Return all lines in the data where the string "sitting" can be found.
[Study material — start]
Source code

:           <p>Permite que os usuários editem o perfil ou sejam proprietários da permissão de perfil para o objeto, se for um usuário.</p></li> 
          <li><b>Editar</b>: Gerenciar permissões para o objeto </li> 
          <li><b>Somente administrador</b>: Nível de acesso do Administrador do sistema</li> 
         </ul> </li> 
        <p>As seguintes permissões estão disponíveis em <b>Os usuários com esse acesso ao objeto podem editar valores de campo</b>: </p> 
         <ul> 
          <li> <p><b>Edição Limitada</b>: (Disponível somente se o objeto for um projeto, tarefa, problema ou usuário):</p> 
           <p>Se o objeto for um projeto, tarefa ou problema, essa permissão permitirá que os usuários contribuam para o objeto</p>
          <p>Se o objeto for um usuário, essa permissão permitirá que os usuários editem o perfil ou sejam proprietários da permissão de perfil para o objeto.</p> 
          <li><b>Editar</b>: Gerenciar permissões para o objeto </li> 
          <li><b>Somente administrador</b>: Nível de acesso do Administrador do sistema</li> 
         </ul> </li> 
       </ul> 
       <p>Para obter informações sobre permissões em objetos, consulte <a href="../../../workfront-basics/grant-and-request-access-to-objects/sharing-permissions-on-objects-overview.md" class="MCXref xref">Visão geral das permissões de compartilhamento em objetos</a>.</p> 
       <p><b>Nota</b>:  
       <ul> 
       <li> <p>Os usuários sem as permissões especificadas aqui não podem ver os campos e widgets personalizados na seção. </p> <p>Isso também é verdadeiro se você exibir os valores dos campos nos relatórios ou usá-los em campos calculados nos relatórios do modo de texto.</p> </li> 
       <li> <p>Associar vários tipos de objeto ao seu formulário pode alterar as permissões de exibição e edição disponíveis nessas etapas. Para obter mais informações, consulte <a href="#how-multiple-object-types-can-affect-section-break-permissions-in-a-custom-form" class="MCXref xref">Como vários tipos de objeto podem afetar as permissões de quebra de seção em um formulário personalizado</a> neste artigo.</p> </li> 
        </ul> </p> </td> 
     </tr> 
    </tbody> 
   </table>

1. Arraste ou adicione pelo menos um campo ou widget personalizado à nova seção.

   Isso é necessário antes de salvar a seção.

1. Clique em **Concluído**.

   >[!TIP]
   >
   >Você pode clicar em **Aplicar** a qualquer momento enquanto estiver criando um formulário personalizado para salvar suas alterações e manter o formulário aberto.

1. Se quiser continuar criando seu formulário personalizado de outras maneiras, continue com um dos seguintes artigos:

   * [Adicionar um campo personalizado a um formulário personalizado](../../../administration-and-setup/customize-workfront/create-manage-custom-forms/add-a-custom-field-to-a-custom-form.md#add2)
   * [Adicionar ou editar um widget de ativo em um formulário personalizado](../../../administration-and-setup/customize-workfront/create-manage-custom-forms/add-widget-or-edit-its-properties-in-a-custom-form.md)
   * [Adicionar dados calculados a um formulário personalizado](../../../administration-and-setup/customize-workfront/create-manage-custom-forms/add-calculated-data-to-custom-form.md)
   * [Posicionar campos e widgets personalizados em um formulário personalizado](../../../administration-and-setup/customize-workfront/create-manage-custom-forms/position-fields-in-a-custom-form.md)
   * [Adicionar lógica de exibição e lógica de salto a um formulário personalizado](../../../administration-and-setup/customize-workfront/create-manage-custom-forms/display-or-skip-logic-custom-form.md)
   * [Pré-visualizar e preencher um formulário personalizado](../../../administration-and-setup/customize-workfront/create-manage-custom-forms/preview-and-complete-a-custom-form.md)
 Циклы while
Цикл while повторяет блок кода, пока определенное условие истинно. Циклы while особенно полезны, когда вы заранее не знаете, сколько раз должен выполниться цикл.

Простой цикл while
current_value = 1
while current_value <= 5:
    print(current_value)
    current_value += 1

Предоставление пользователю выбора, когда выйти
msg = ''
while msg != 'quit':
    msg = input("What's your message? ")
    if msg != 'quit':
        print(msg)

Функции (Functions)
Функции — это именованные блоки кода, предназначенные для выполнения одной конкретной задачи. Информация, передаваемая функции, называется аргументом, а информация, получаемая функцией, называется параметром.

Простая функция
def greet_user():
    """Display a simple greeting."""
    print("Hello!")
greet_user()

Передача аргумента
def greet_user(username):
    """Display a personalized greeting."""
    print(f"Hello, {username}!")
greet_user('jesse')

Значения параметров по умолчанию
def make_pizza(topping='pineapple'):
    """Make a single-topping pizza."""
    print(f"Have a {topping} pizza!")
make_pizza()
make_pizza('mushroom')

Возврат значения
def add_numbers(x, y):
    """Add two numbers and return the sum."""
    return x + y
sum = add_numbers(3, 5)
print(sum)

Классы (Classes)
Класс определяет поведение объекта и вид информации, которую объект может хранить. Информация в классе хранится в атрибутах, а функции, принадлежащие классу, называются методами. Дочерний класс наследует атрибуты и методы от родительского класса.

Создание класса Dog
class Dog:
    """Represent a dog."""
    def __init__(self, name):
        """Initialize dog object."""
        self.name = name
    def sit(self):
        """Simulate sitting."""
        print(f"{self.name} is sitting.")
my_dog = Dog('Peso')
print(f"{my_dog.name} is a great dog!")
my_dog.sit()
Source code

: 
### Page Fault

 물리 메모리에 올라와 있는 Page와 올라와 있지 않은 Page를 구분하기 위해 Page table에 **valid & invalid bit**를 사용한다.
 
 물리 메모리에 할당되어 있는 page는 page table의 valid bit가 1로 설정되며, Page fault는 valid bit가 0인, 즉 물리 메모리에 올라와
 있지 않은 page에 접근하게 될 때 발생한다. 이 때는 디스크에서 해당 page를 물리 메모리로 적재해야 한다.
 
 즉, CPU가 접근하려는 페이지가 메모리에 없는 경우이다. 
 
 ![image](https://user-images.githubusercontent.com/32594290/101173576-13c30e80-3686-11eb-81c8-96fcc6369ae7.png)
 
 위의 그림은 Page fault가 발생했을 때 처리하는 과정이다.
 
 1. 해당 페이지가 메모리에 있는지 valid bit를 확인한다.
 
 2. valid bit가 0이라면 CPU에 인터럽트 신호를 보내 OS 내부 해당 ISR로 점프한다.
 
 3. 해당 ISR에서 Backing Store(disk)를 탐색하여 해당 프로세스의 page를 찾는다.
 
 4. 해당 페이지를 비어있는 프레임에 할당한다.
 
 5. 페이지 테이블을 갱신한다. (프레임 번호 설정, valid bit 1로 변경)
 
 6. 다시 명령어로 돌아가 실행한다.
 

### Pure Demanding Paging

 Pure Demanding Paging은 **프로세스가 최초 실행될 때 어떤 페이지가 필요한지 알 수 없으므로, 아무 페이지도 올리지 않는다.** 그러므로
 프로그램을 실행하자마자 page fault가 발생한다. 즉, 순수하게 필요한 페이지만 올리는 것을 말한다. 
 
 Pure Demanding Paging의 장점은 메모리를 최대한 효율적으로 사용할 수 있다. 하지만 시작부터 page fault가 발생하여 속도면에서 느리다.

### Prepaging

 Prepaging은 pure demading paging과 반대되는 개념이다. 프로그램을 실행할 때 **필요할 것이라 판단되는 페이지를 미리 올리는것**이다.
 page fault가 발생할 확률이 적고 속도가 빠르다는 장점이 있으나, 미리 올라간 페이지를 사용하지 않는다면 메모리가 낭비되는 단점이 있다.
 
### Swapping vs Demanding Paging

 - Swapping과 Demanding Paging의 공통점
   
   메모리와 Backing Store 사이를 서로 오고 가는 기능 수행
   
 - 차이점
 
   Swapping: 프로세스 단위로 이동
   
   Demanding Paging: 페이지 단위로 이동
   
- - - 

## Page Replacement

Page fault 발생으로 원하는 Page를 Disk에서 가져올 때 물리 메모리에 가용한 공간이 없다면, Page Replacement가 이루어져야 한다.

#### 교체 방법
[Study material — finish]
= Task output =
        """Simulate sitting."""
        print(f"{self.name} is sitting.")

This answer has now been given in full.